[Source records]
****

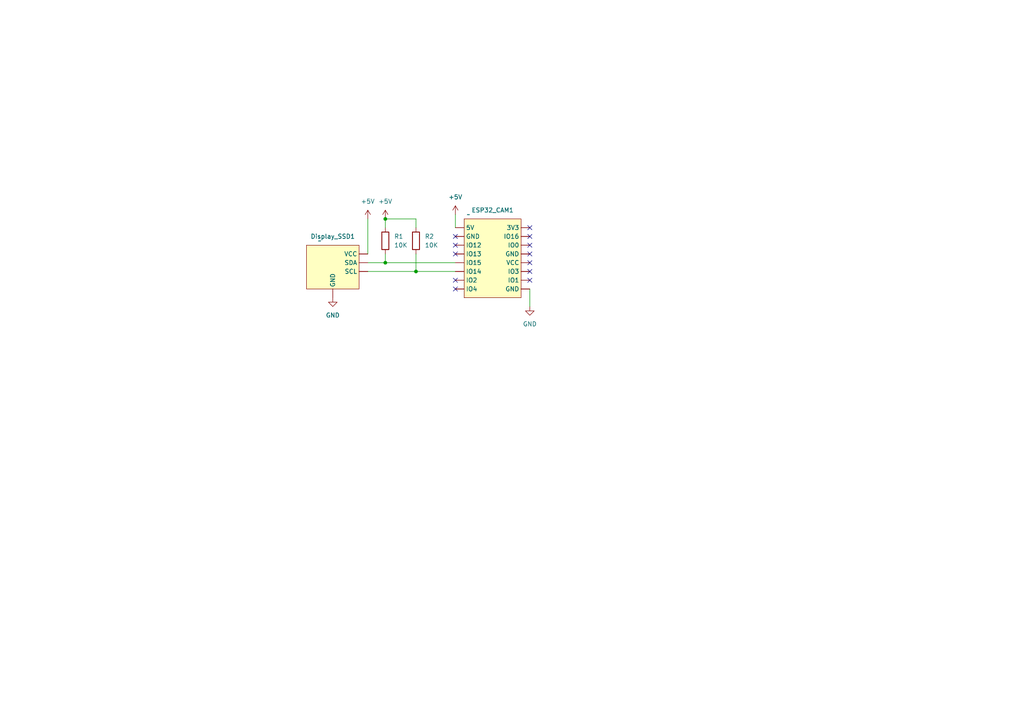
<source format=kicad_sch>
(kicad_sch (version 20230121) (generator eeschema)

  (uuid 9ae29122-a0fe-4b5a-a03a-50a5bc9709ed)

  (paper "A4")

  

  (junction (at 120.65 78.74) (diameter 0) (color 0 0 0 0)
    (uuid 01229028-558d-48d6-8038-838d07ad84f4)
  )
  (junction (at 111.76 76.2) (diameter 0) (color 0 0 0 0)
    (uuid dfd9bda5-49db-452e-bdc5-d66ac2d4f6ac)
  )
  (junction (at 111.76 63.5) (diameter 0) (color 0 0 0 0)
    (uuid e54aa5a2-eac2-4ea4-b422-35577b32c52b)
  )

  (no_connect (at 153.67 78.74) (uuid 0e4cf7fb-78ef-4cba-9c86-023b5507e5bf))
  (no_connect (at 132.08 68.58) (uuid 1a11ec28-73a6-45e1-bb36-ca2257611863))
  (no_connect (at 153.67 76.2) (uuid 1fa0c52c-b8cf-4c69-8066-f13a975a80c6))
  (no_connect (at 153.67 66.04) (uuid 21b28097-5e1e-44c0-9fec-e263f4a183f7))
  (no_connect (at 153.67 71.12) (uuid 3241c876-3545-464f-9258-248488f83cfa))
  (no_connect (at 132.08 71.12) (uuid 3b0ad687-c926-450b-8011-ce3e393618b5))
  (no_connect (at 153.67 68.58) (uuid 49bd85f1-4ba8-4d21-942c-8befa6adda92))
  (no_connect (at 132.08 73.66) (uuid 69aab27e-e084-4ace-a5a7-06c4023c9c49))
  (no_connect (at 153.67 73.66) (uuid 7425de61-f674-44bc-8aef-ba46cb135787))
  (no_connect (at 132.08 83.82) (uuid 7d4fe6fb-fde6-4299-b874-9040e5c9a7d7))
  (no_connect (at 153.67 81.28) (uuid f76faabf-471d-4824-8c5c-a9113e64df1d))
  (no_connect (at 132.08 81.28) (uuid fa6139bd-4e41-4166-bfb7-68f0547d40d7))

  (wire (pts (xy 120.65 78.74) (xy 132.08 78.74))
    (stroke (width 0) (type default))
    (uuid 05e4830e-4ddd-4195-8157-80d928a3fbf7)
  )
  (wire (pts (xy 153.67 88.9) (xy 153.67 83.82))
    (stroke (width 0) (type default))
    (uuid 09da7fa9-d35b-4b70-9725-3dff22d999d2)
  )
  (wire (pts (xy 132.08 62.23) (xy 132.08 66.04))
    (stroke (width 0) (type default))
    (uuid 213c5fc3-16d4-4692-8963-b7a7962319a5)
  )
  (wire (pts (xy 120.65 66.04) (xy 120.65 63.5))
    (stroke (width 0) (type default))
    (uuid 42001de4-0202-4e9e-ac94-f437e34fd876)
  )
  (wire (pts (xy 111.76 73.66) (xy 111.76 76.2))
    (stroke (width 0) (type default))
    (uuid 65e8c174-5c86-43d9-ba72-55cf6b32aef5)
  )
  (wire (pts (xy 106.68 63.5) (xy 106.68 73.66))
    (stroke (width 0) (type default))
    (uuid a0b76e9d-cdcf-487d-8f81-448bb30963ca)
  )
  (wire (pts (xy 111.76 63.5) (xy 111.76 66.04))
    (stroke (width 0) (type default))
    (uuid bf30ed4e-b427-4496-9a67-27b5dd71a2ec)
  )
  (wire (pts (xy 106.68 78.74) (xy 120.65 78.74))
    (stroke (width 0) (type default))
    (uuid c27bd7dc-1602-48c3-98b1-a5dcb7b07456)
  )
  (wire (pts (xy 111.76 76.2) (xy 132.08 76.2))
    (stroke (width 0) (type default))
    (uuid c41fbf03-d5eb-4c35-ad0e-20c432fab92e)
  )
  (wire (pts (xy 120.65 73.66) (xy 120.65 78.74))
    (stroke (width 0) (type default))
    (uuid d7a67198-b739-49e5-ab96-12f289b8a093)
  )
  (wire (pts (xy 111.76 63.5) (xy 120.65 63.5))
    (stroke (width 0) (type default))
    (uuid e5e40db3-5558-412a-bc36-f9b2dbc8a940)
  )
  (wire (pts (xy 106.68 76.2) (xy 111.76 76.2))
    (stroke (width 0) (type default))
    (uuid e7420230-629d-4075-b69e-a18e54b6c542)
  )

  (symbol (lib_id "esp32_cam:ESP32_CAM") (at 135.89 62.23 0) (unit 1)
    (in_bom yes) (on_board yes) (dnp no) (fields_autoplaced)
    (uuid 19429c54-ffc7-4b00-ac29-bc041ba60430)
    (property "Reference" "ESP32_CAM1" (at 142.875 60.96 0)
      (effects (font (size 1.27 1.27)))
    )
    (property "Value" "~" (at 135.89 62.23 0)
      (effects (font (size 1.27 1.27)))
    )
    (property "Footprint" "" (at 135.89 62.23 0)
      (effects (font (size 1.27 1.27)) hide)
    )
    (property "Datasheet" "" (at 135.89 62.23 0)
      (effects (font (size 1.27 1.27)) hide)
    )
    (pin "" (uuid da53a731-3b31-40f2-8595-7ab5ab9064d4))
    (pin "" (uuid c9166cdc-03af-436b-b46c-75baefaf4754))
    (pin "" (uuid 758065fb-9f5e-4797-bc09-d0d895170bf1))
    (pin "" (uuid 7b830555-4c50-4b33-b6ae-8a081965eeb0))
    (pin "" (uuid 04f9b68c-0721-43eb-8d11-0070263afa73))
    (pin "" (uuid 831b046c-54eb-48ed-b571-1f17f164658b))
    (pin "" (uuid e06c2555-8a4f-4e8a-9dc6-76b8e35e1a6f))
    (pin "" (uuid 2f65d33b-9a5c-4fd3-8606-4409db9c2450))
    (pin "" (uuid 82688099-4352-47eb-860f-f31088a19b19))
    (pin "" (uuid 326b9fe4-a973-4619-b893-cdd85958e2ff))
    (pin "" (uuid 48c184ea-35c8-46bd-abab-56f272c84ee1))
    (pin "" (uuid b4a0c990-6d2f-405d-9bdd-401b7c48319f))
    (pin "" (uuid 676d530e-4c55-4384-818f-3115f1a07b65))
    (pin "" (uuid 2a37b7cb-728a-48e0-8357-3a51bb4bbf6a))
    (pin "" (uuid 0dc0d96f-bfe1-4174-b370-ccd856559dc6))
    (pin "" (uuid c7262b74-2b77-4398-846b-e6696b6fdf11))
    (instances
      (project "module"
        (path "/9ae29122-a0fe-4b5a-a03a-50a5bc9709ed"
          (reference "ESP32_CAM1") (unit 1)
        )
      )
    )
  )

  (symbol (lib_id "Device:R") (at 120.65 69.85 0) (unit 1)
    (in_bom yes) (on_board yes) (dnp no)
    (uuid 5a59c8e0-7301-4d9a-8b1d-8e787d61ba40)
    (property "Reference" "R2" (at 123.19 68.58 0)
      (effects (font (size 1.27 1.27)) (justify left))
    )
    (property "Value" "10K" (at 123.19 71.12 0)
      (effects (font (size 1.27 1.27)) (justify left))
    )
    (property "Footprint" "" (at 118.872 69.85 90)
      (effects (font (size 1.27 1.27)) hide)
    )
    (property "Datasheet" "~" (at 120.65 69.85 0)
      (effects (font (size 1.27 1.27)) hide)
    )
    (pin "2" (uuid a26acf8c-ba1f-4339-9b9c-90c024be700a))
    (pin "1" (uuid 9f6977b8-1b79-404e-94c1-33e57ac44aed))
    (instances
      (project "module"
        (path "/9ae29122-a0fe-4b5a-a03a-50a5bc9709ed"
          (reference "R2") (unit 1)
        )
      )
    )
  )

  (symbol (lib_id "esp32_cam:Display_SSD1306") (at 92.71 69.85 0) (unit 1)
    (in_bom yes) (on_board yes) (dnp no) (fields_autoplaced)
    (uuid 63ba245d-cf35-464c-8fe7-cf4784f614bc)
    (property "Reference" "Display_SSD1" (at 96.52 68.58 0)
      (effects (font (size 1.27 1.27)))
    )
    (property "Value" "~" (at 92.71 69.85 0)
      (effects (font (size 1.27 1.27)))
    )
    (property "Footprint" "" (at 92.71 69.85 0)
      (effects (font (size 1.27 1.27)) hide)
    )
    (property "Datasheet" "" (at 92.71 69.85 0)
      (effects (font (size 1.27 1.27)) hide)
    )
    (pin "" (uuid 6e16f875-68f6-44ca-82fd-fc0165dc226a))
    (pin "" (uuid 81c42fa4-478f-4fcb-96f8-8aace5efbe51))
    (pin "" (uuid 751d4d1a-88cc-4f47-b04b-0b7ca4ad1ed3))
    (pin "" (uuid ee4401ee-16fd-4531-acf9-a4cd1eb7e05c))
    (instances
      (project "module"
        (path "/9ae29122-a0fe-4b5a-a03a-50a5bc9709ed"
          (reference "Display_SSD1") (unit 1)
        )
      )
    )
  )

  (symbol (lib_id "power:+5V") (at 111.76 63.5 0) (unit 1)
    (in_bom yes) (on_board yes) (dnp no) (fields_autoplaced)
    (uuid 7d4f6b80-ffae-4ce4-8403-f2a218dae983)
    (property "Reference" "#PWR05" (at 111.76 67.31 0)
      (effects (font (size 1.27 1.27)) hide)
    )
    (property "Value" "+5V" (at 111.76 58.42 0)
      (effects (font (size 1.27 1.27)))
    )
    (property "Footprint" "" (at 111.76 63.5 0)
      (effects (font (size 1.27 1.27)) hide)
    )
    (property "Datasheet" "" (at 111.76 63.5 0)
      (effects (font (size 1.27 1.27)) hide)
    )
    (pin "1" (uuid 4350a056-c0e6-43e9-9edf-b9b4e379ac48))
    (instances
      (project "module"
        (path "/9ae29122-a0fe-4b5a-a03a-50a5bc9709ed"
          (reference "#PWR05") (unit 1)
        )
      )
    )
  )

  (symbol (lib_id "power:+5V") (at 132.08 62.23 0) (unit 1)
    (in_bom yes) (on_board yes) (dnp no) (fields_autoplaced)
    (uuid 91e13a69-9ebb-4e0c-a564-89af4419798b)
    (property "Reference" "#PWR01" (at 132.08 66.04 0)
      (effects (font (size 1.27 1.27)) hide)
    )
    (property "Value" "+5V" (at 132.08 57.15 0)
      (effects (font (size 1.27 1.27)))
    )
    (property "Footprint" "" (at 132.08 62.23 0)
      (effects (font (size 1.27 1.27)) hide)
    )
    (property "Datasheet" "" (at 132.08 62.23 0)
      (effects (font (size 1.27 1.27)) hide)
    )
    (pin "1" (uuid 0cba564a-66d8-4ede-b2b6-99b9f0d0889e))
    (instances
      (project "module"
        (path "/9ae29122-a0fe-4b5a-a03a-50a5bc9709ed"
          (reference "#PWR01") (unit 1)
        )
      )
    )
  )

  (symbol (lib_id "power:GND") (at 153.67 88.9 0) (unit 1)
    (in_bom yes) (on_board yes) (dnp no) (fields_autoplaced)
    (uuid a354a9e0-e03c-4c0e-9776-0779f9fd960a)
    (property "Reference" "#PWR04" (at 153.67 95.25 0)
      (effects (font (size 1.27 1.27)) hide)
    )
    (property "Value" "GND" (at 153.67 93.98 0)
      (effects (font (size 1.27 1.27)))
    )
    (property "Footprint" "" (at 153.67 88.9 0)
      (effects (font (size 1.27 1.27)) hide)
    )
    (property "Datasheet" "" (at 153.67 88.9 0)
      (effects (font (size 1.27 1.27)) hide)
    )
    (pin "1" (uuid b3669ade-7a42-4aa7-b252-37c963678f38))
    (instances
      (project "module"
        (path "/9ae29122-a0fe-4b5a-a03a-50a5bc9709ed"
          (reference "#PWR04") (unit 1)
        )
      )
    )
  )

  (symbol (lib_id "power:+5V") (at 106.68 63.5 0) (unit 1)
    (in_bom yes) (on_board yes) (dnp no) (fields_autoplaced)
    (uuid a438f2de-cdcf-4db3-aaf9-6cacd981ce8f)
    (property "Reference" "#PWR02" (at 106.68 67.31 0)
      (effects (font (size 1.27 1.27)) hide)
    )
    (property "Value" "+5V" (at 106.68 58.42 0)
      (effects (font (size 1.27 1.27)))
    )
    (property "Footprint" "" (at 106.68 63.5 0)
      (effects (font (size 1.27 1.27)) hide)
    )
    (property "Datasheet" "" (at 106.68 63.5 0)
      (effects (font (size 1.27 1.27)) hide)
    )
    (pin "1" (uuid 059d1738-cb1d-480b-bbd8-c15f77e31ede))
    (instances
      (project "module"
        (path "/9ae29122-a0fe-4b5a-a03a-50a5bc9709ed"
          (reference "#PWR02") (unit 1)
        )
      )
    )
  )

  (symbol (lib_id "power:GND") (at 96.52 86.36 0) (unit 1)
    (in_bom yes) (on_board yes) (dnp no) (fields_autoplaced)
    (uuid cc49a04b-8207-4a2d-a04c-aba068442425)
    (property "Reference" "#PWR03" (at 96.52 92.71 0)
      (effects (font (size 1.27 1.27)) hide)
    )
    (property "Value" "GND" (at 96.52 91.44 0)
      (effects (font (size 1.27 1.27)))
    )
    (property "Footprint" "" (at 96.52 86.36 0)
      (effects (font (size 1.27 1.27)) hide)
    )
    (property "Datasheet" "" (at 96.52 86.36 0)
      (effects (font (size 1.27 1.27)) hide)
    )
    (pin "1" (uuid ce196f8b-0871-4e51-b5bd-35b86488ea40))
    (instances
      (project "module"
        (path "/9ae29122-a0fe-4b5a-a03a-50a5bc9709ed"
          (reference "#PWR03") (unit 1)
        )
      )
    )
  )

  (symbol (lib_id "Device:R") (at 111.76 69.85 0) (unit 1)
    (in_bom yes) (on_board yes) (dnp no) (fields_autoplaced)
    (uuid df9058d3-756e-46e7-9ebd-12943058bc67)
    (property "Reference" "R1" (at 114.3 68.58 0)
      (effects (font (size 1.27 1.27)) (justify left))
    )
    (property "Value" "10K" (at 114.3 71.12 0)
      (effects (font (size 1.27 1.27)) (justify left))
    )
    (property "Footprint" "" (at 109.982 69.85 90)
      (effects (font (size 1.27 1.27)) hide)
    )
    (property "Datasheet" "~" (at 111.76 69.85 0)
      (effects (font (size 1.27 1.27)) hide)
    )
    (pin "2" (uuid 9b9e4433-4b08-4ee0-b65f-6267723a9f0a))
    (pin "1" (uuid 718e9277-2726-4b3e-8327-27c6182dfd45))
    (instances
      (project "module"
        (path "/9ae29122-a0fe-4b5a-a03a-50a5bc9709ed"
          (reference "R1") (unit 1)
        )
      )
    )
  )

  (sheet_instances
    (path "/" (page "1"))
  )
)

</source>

****

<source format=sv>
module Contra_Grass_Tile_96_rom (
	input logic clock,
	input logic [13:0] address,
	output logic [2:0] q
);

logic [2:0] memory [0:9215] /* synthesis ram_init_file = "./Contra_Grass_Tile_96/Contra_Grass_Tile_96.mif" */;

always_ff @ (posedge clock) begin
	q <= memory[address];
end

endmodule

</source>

****

TASK DIRECTIONS:
Retype, exactly and in full, the lines above from the one containing "<source format=kicad_sch>" through the one containing "(no_connect (at 132.08 68.58)".

TASK SOLUTION:
<source format=kicad_sch>
(kicad_sch (version 20230121) (generator eeschema)

  (uuid 9ae29122-a0fe-4b5a-a03a-50a5bc9709ed)

  (paper "A4")

  

  (junction (at 120.65 78.74) (diameter 0) (color 0 0 0 0)
    (uuid 01229028-558d-48d6-8038-838d07ad84f4)
  )
  (junction (at 111.76 76.2) (diameter 0) (color 0 0 0 0)
    (uuid dfd9bda5-49db-452e-bdc5-d66ac2d4f6ac)
  )
  (junction (at 111.76 63.5) (diameter 0) (color 0 0 0 0)
    (uuid e54aa5a2-eac2-4ea4-b422-35577b32c52b)
  )

  (no_connect (at 153.67 78.74) (uuid 0e4cf7fb-78ef-4cba-9c86-023b5507e5bf))
  (no_connect (at 132.08 68.58) (uuid 1a11ec28-73a6-45e1-bb36-ca2257611863))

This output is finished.